Viscous dissipation during water droplet impact on an oil layer over a water pool

Droplet impact phenomenon is commonly observed in our daily life such as when a raindrop falls into a puddle. Despite its ubiquity, impact of a droplet on another liquid is inherently complex, involving numerous forces. This complexity increases with the introduction of an additional liquid layer. In this study, we investigated the impact of a water droplet on a thin oil layer (~1 mm) deposited on a water pool. We released droplets of different diameters from a consistent height toward oil layers with seven variants of viscosities, ranging from 5 cSt to 500 cSt.

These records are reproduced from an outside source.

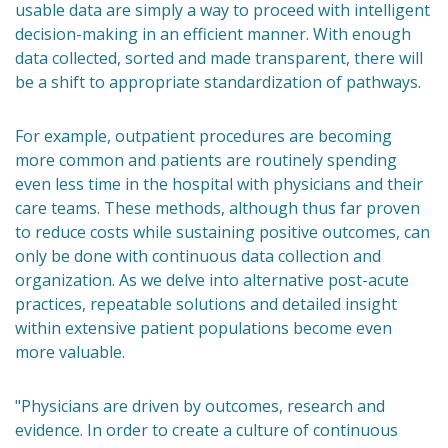
usable data are simply a way to proceed with intelligent
decision-making in an efficient manner. With enough
data collected, sorted and made transparent, there will
be a shift to appropriate standardization of pathways.
For example, outpatient procedures are becoming
more common and patients are routinely spending
even less time in the hospital with physicians and their
care teams. These methods, although thus far proven
to reduce costs while sustaining positive outcomes, can
only be done with continuous data collection and
organization. As we delve into alternative post-acute
practices, repeatable solutions and detailed insight
within extensive patient populations become even
more valuable.
"Physicians are driven by outcomes, research and
evidence. In order to create a culture of continuous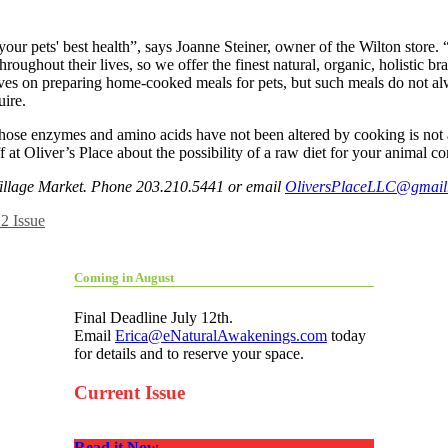
n for your pets' best health”, says Joanne Steiner, owner of the Wilton st
roughout their lives, so we offer the finest natural, organic, holistic 
ves on preparing home-cooked meals for pets, but such meals do not alw
uire.
 enzymes and amino acids have not been altered by cooking is not a ra
 at Oliver’s Place about the possibility of a raw diet for your animal 
 Village Market. Phone 203.210.5441 or email
OliversPlaceLLC@gmail
2 Issue
Coming in August
Final Deadline July 12th.
Email
Erica@eNaturalAwakenings.com
today
for details and to reserve your space.
Current Issue
Read it Now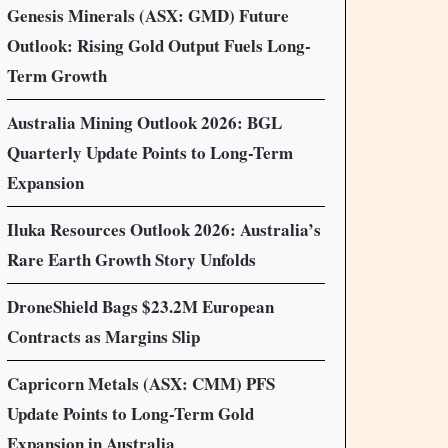
Genesis Minerals (ASX: GMD) Future
Outlook: Rising Gold Output Fuels Long-
Term Growth
Australia Mining Outlook 2026: BGL
Quarterly Update Points to Long-Term
Expansion
Iluka Resources Outlook 2026: Australia’s
Rare Earth Growth Story Unfolds
DroneShield Bags $23.2M European
Contracts as Margins Slip
Capricorn Metals (ASX: CMM) PFS
Update Points to Long-Term Gold
Expansion in Australia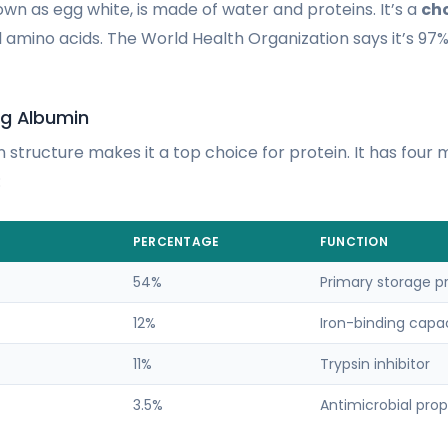
wn as egg white, is made of water and proteins. It’s a
cho
al amino acids. The World Health Organization says it’s 97%
gg Albumin
 structure makes it a top choice for protein. It has four 
:
PERCENTAGE
FUNCTION
54%
Primary storage p
12%
Iron-binding capa
11%
Trypsin inhibitor
3.5%
Antimicrobial prop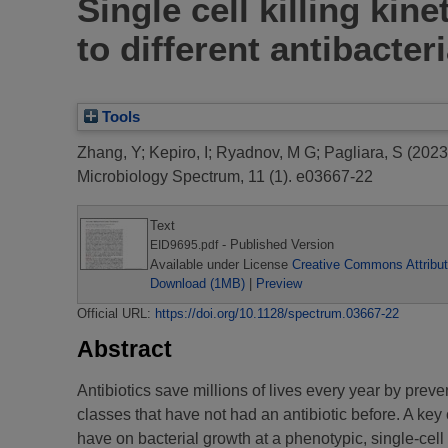
Single cell killing kin
to different antibacter
Tools
Zhang, Y
;
Kepiro, I
;
Ryadnov, M G
;
Pagliara, S
(2023
Microbiology Spectrum, 11 (1). e03667-22
Text
- Published Version
EID9695.pdf
Available under License
Creative Commons Attribut
Download (1MB)
|
Preview
Official URL:
https://doi.org/10.1128/spectrum.03667-22
Abstract
Antibiotics save millions of lives every year by preve
classes that have not had an antibiotic before. A key
have on bacterial growth at a phenotypic, single-cel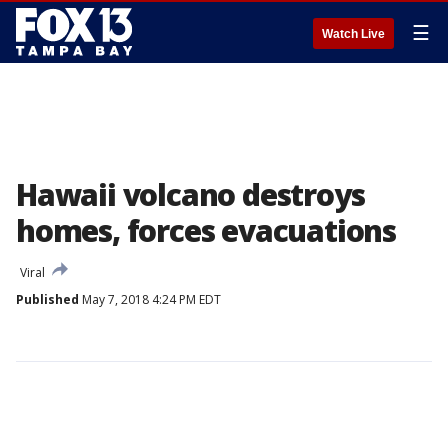
☰
Watch Live
Hawaii volcano destroys
homes, forces evacuations
Viral
Published
May 7, 2018 4:24 PM EDT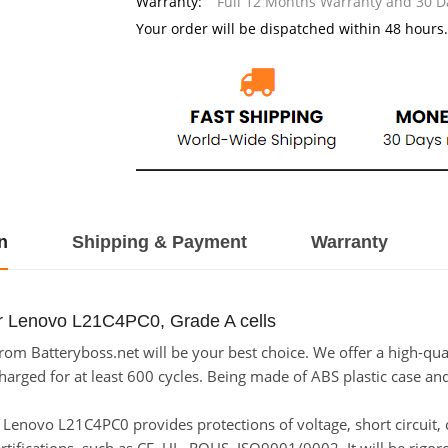
Warranty:
Full 12 Months Warranty and 30 
Your order will be dispatched within 48 hours.
n
Shipping & Payment
Warranty
or Lenovo L21C4PC0, Grade A cells
m Batteryboss.net will be your best choice. We offer a high-qual
ged for at least 600 cycles. Being made of ABS plastic case and t
for Lenovo L21C4PC0 provides protections of voltage, short circuit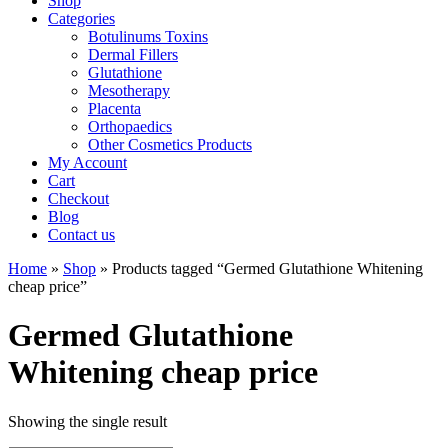
Shop
Categories
Botulinums Toxins
Dermal Fillers
Glutathione
Mesotherapy
Placenta
Orthopaedics
Other Cosmetics Products
My Account
Cart
Checkout
Blog
Contact us
Home
»
Shop
» Products tagged “Germed Glutathione Whitening
cheap price”
Germed Glutathione
Whitening cheap price
Showing the single result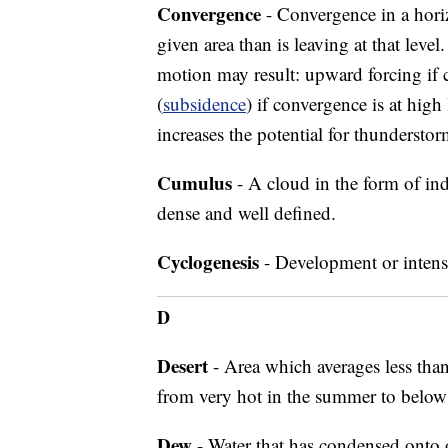
Convergence
- Convergence in a horizo
given area than is leaving at that level
motion may result: upward forcing if 
(
subsidence
) if convergence is at hig
increases the potential for thunderst
Cumulus
- A cloud in the form of ind
dense and well defined.
Cyclogenesis
- Development or intensi
D
Desert
- Area which averages less than
from very hot in the summer to below 
Dew
- Water that has condensed onto 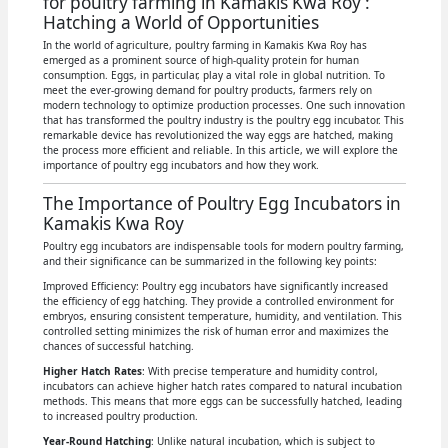
for poultry farming in Kamakis Kwa Roy :
Hatching a World of Opportunities
In the world of agriculture, poultry farming in Kamakis Kwa Roy has
emerged as a prominent source of high-quality protein for human
consumption. Eggs, in particular, play a vital role in global nutrition. To
meet the ever-growing demand for poultry products, farmers rely on
modern technology to optimize production processes. One such innovation
that has transformed the poultry industry is the poultry egg incubator. This
remarkable device has revolutionized the way eggs are hatched, making
the process more efficient and reliable. In this article, we will explore the
importance of poultry egg incubators and how they work.
The Importance of Poultry Egg Incubators in
Kamakis Kwa Roy
Poultry egg incubators are indispensable tools for modern poultry farming,
and their significance can be summarized in the following key points:
Improved Efficiency: Poultry egg incubators have significantly increased
the efficiency of egg hatching. They provide a controlled environment for
embryos, ensuring consistent temperature, humidity, and ventilation. This
controlled setting minimizes the risk of human error and maximizes the
chances of successful hatching.
Higher Hatch Rates
: With precise temperature and humidity control,
incubators can achieve higher hatch rates compared to natural incubation
methods. This means that more eggs can be successfully hatched, leading
to increased poultry production.
Year-Round Hatching
: Unlike natural incubation, which is subject to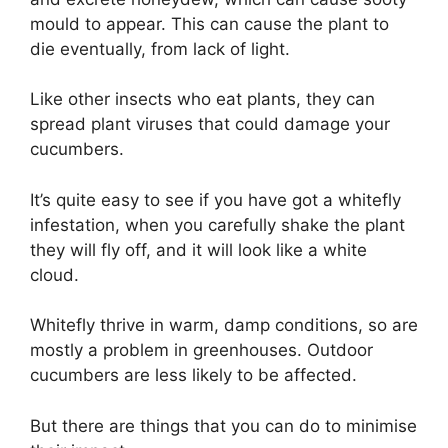
mould to appear. This can cause the plant to
die eventually, from lack of light.
Like other insects who eat plants, they can
spread plant viruses that could damage your
cucumbers.
It’s quite easy to see if you have got a whitefly
infestation, when you carefully shake the plant
they will fly off, and it will look like a white
cloud.
Whitefly thrive in warm, damp conditions, so are
mostly a problem in greenhouses. Outdoor
cucumbers are less likely to be affected.
But there are things that you can do to minimise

As expected, our quantitative measurements revealed that as viscosity increases, the maximum cavity size decreases, indicating that the presence of an oil layer damps impact energy. We found that the damped energy is primarily used to push the oil outward from the impact point. To explain this observation, we developed an analytical model approximating viscous dissipation based on the volume displacement of oil due to impact, defined by the cavity growth rate. However, direct estimation of viscous dissipation was challenging for oil viscosities ν≤200 cSt because the oil layer was too thin to be measured. To address this, we introduced an oil layer volume conservation factor into the model, validating the equation indirectly as the calculated values of this factor matched the experimental range.